June 4, 2011, Maputo, Mozambique

It hit has soon as we crossed the border, after the quick and efficient South African immigration (yes, you may leave, we will make this quite easy) and their bizarro-negatives, the Mozambique National Immigration Department (I made that up but it sounds kinda official). I was fortunate enough to skip the line to get into Moz, as I was one of 10, 328 people there in line who had to pay for his visa, courtesy of coming from that great pariah America which just loves to screw all other countries on visa fees, which, in turn, love to turn around and screw ME, but what a line it was....a true Africa border crossing. Pushing, shoving, armed guards barking, ladies with babies strapped to their backs, the whole nine yards. It felt great to be back in the developing world. South Africa, for all its dirt, was way too clean, neat and orderly for me. I breathed in a deep lungfull of the Mozambique air and smiles over the sea of humanity, as the hapless immigration official tried to figure out how to work his fingerprint machine by asking me over and over to rub my thumbs on my forehead. I was fortunate enough to not have exact change, and be faced with a country demanding exact change in their visa payments; all this at 6:30 in the morning, after a night filled in a cramped bus seat with perhaps 2 hours of sleep. Amazingly I survived, was not abandoned at the border post by the bus with all my things packed away into its storage, and was peering out the windows at the marvelously different scope of humanity that soon greeted.
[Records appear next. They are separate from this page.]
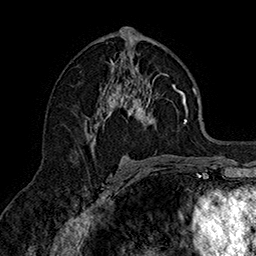
Breast MRI (dynamic contrast-enhanced), one axial slice. Position 86 of 160 along the scan axis. Cropped to one breast. Dynamic contrast-enhanced series, time point 2 of 7 at this slice position (early post-contrast). 1.5 T. TE 2.8 ms, TR 5.4 ms. 1 mm slice thickness. 256 × 256 image matrix. Female patient.
Structures marked on this image (semi-automatically segmented with operator editing):
- enhancing-tissue mask used for the functional tumour volume (all voxels passing the contrast-enhancement thresholds inside the analysis volume; usually the tumour): box from (x=84, y=48) to (x=188, y=144) px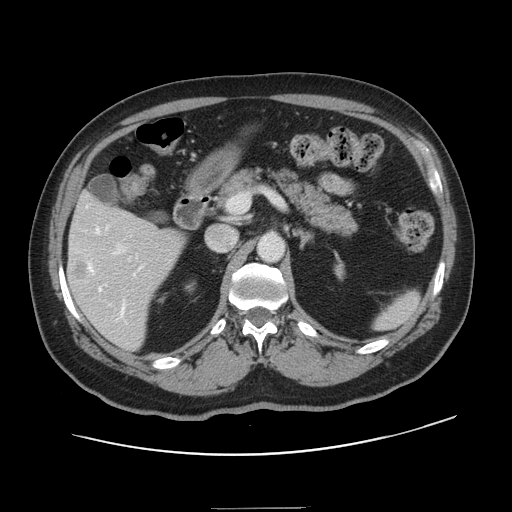
Contrast-enhanced abdominal CT, one axial slice. Slice 76 of 143 in the series (ordered by position). 120 kVp. Soft-tissue window (W 400 / L 40 HU). 2.5 mm slice thickness. 512 × 512 image matrix, field of view 402 × 402 mm. From the clinical record (not read from this slice): patient: female, age 53 years at operation; diagnosis: colorectal cancer liver metastases, imaged before liver resection; multiple liver metastases: yes; largest metastasis: 2.7 cm; disease in both lobes: no.
Annotated regions visible in this slice (expert manual segmentation):
- hepatic veins: bounding box <86,206,141,316> (left, top, right, bottom; pixels)
- liver: <68,196,182,349>
- planned liver remnant (the part of the liver to remain after resection): <74,196,134,226>
- portal vein (with intrahepatic branches): <109,245,125,305>
- liver metastasis: <75,264,87,280>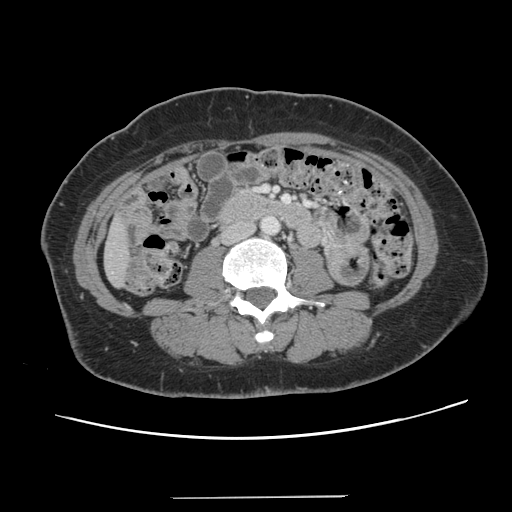
Contrast-enhanced abdominal CT, one axial slice; slice 22 of 141 in the series (ordered by position); 120 kVp; intravenous contrast given; soft-tissue window (W 400 / L 40 HU); 512 × 512 image matrix, field of view 366 × 366 mm. Case-level facts recorded for this patient, not image findings: patient: male, age 65 years at operation; diagnosis: colorectal cancer liver metastases, imaged before liver resection.
Structures marked on this image (expert manual segmentation):
- liver: box from (x=105, y=221) to (x=130, y=286) px
- planned liver remnant (the part of the liver to remain after resection): (x=106, y=222)–(x=130, y=286)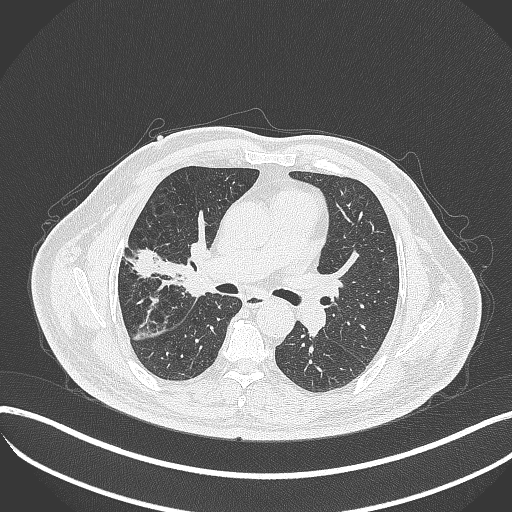
Chest CT, one axial slice; slice 209 of 401 in the series (ordered by position); 120 kVp; lung window (W 1500 / L -600 HU); 1 mm slice thickness; 512 × 512 image matrix, field of view 400 × 400 mm. Patient: male, 72 years. From the clinical record (not read from this slice): clinical TNM (as recorded): T1c N0 M0.
Outlined on this slice (bounding box drawn by a radiologist):
- lung tumour (recorded histology: squamous cell carcinoma): box from (x=172, y=236) to (x=222, y=307) px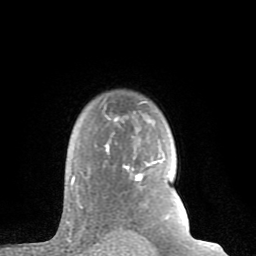
Breast MRI (dynamic contrast-enhanced), one axial slice; cropped to one breast; dynamic contrast-enhanced series, time point 2 of 8 at this slice position (early post-contrast); 1.5 T; TE 2.6 ms, TR 6 ms; 2 mm slice thickness; 256 × 256 image matrix, field of view 160 × 160 mm. Female patient.
Annotated regions visible in this slice (semi-automatically segmented with operator editing):
- enhancing-tissue mask used for the functional tumour volume (all voxels passing the contrast-enhancement thresholds inside the analysis volume; usually the tumour): bounding box <66,112,168,224> (left, top, right, bottom; pixels)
It feels great to be back in Africa. The roughness. The crudeness. The smiles. The Warmth. The cheap street food. The pulsing sidewalks. The arbitrary police. The amazing central market. TIA. This is Africa. This is everything that I so missed in South Africa, a more “developed” nation, but a place without a tenth of the soul of one city block of Maputo, its crumbling buildings, statues, and communist revolution named streets (how about a Lenin Ave and a Mao Street for you right wingers??? Love it.
The slow, tropical, languid pace, the brilliant colors of the setting sun over the harbor, the Portuguese bakeries and their amazing bread loaves. I've found what I came for. And so happy I finally made it to Mozambique.